**Exercise instructions**
Copy out each of the lines below character for character, keeping the same spacing, punctuation, and line breaks.

**Dataset excerpts**

========================

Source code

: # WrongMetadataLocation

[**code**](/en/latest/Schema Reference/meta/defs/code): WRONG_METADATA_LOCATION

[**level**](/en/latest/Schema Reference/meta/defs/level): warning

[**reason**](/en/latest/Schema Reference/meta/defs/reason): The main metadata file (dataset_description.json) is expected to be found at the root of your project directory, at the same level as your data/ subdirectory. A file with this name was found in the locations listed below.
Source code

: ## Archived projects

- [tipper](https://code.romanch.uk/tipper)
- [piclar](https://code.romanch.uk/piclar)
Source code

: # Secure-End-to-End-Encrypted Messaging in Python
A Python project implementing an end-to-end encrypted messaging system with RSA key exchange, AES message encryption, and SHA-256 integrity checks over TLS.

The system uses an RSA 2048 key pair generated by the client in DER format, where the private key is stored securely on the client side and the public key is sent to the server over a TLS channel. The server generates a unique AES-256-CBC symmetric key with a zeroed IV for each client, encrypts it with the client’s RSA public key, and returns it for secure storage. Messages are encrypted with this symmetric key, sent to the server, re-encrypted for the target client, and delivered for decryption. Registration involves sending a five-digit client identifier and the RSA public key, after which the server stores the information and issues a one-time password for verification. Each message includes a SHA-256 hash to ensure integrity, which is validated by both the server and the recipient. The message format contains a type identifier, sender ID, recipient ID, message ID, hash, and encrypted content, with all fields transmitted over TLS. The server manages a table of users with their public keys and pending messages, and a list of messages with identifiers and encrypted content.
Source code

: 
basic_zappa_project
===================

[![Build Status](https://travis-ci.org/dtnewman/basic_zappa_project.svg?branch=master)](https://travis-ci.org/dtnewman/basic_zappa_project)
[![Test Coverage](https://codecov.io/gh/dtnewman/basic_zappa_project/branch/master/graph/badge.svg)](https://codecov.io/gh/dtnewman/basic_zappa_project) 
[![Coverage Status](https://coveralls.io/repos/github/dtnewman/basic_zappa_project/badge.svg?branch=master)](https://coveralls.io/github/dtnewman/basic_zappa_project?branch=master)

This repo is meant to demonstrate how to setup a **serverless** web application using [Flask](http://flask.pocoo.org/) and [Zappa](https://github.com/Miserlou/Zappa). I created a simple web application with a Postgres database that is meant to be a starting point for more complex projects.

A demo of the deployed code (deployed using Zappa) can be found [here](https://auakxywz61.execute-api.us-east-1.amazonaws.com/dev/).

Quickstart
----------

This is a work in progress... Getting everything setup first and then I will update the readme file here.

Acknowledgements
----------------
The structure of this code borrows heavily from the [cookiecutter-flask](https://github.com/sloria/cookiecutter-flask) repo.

========================

**Result of this task**
Source code

: # WrongMetadataLocation

[**code**](/en/latest/Schema Reference/meta/defs/code): WRONG_METADATA_LOCATION

[**level**](/en/latest/Schema Reference/meta/defs/level): warning

[**reason**](/en/latest/Schema Reference/meta/defs/reason): The main metadata file (dataset_description.json) is expected to be found at the root of your project directory, at the same level as your data/ subdirectory. A file with this name was found in the locations listed below.
Source code

: ## Archived projects

- [tipper](https://code.romanch.uk/tipper)
- [piclar](https://code.romanch.uk/piclar)
Source code

: # Secure-End-to-End-Encrypted Messaging in Python
A Python project implementing an end-to-end encrypted messaging system with RSA key exchange, AES message encryption, and SHA-256 integrity checks over TLS.

The system uses an RSA 2048 key pair generated by the client in DER format, where the private key is stored securely on the client side and the public key is sent to the server over a TLS channel. The server generates a unique AES-256-CBC symmetric key with a zeroed IV for each client, encrypts it with the client’s RSA public key, and returns it for secure storage. Messages are encrypted with this symmetric key, sent to the server, re-encrypted for the target client, and delivered for decryption. Registration involves sending a five-digit client identifier and the RSA public key, after which the server stores the information and issues a one-time password for verification. Each message includes a SHA-256 hash to ensure integrity, which is validated by both the server and the recipient. The message format contains a type identifier, sender ID, recipient ID, message ID, hash, and encrypted content, with all fields transmitted over TLS. The server manages a table of users with their public keys and pending messages, and a list of messages with identifiers and encrypted content.
Source code

: 
basic_zappa_project
===================

[![Build Status](https://travis-ci.org/dtnewman/basic_zappa_project.svg?branch=master)](https://travis-ci.org/dtnewman/basic_zappa_project)
[![Test Coverage](https://codecov.io/gh/dtnewman/basic_zappa_project/branch/master/graph/badge.svg)](https://codecov.io/gh/dtnewman/basic_zappa_project) 
[![Coverage Status](https://coveralls.io/repos/github/dtnewman/basic_zappa_project/badge.svg?branch=master)](https://coveralls.io/github/dtnewman/basic_zappa_project?branch=master)

This repo is meant to demonstrate how to setup a **serverless** web application using [Flask](http://flask.pocoo.org/) and [Zappa](https://github.com/Miserlou/Zappa). I created a simple web application with a Postgres database that is meant to be a starting point for more complex projects.

A demo of the deployed code (deployed using Zappa) can be found [here](https://auakxywz61.execute-api.us-east-1.amazonaws.com/dev/).

Quickstart
----------

This is a work in progress... Getting everything setup first and then I will update the readme file here.

Acknowledgements
----------------
The structure of this code borrows heavily from the [cookiecutter-flask](https://github.com/sloria/cookiecutter-flask) repo.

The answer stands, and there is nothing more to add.